TASK TO CARRY OUT
Present the lines of the items from the line with "We've helped over" up to and including the line with "IndustrySearch is where" as a Markdown table with the columns Row and Text, leaving out any blank lines.

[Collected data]
↓

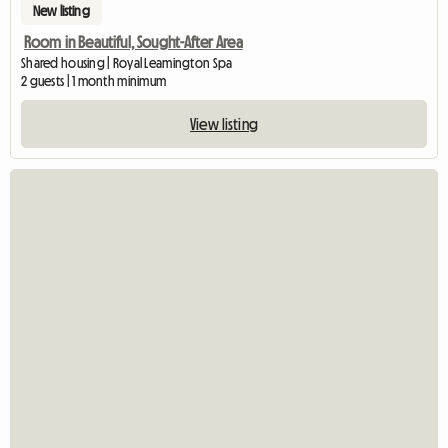
New listing
Room in Beautiful, Sought-After Area
Shared housing | Royal Leamington Spa
2 guests | 1 month minimum
View listing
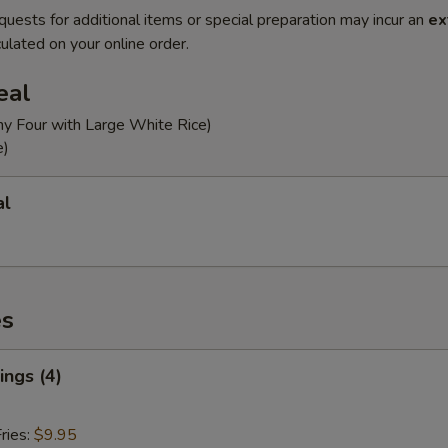
quests for additional items or special preparation may incur an
ex
ulated on your online order.
eal
ny Four with Large White Rice)
e)
al
es
ngs (4)
ries:
$9.95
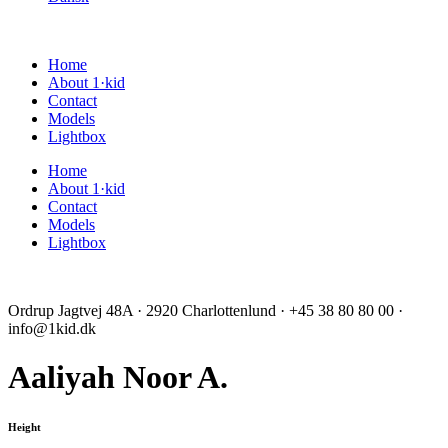
Home
About 1·kid
Contact
Models
Lightbox
Home
About 1·kid
Contact
Models
Lightbox
Ordrup Jagtvej 48A · 2920 Charlottenlund · +45 38 80 80 00 ·
info@1kid.dk
Aaliyah Noor A.
Height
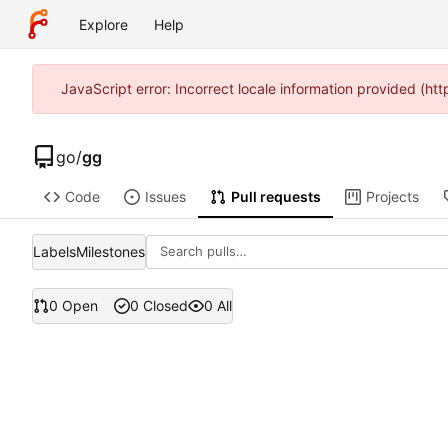
Explore
Help
JavaScript error: Incorrect locale information provided (h
go
/
gg
Code
Issues
Pull requests
Projects
Labels
Milestones
0 Open
0 Closed
0 All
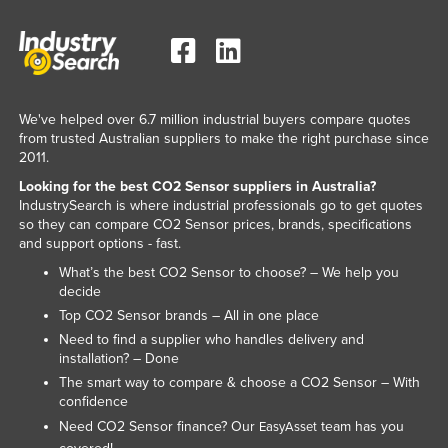
We've helped over 6.7 million industrial buyers compare quotes
from trusted Australian suppliers to make the right purchase since
2011.
Looking for the best CO2 Sensor suppliers in Australia?
IndustrySearch is where industrial professionals go to get quotes
so they can compare CO2 Sensor prices, brands, specifications
and support options - fast.
What’s the best CO2 Sensor to choose? – We help you
decide
Top CO2 Sensor brands – All in one place
Need to find a supplier who handles delivery and
installation? – Done
The smart way to compare & choose a CO2 Sensor – With
confidence
Need CO2 Sensor finance? Our
team has you
EasyAsset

↑

ANSWER SECTION
| Row | Text |
|---|---|
| 1 | We've helped over 6.7 million industrial buyers compare quotes |
| 2 | from trusted Australian suppliers to make the right purchase since |
| 3 | 2011. |
| 4 | Looking for the best CO2 Sensor suppliers in Australia? |
| 5 | IndustrySearch is where industrial professionals go to get quotes |